Crime, inflation and delta
Biden has done little about the surge in crime in America’s big cities—especially those burdened by Justice Department police-practices consent decrees.
Add bungling the delta variant and mask policies and businesses that can’t find enough workers, because Biden’s stay-at-home payments discourage work. It’s no wonder President Biden’s job approval rating has fallen.
The conventional wisdom is that midterms are a referendum on the incumbent president but most presidents eligible for another term win re-election—no matter how poorly their party faired in prior congressional contests. But midterms do offer voters an opportunity to rein in presidents who often act as if they have a mandate to impose radical change when they don’t.
Americans are a much more moderate and cautious people than the tropism of the left and right wings of the Democratic and Republican parties and excitable media analysts.
Since political parties emerged in the 1820s, the party of the incumbent president has lost seats in the House in 34 of 36 midterm elections.
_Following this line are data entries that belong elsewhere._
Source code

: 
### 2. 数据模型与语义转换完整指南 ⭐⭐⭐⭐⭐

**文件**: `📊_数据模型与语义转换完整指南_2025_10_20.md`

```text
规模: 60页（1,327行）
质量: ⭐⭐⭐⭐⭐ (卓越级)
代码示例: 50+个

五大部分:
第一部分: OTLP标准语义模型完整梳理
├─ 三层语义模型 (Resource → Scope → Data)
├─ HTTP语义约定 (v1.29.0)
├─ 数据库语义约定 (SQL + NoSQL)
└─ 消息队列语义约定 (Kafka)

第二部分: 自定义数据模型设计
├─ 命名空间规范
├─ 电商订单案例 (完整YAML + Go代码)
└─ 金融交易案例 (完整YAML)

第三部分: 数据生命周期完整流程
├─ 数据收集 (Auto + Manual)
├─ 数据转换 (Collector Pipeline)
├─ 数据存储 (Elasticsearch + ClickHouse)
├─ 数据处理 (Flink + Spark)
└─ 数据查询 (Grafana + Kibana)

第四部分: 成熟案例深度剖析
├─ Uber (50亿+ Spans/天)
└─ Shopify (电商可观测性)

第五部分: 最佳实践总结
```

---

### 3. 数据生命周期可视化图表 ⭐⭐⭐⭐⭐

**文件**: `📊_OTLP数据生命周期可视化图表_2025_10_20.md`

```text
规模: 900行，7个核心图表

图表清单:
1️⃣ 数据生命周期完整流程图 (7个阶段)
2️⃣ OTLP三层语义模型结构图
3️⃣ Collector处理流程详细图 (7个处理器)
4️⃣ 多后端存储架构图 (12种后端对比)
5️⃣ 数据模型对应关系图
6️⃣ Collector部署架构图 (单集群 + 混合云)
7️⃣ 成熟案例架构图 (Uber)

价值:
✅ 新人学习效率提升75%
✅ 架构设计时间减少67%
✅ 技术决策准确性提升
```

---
The opposing party has gained an average of 34 seats, and the GOP needs to pick up four to capture a majority.
Just before the Afghanistan debacle, House Democratic Campaign Chairman Sean Maloney circulated polling data to his members that showed them trailing by six points in battleground districts.
The GOP controls the redistricting process for 187 seats and Democrats only 75 with the remaining mostly in the hands of independent commissions. After Afghanistan, Biden won’t be much of an asset on the campaign trail, and Vice President Kamala Harris appears politically inept and often acerbic.
Democrats have a few cards yet to play. States and cities have lots of COVID relief money left to spend, and Democratic governors and mayors can spread that around to lock-in voter loyalty.
Both parties have high-profile divisive figures—Bernie Sanders and AOC for the Democrats and Trump for the Republicans—who pull their moderate members to extreme positions and out of line with critical swing voters.
Promises to voters
Out of all that, the Democrats have perfected buy now and pay later for voters. Biden, inspired by pressure from the hard left, promises a permanent regular monthly child allowance to middle-class families in the form of the Child Tax Credit, enhanced tax breaks for child-care expenses, paid family-leave and other goodies.
Speaker Nancy Pelosi is betting the Democratic Party can rally its base and keep swing voters by delivering this package of new and enhanced entitlements. The $3.5 trillion reconciliation package likely will be scaled back. So will the proposed new taxes but the program will still speak to most of the Democrats’ targeted constituencies.
The combination will unleash a torrent of additional deficit spending, printing press monetary policy and inflation, but much of the pain is beyond November 2022 and budget warnings make voters’ eyes glaze over.
Americans are war weary and memories of the Afghanistan mess will fade by November 2022—unless we get another 9-11 scale attack. Instead, they could be grateful with more help raising children, medical expenses and the high cost of college.
No Republican program
More important, though, the GOP doesn’t have a program but to oppose all the benefits Democrats are doling out. To economic historians, Republicans may prove prescient in their warnings, but the pandemic has conditioned middle-class voters to stimulus checks and child allowances.
The Republicans carry a lot of baggage. They are associated with the antivax and antimask hysteria through governors that oppose mandates. And have a history of denying climate change as the West suffers the second-worst drought in 1,200 years and Gulf Coast and Northeast endure more frequent severe hurricanes and flooding.
It’s simply not enough to be against a bumbling president, a party must stand for something attractive to get elected.
Peter Morici is an economist and emeritus business professor at the University of Maryland, and a national columnist.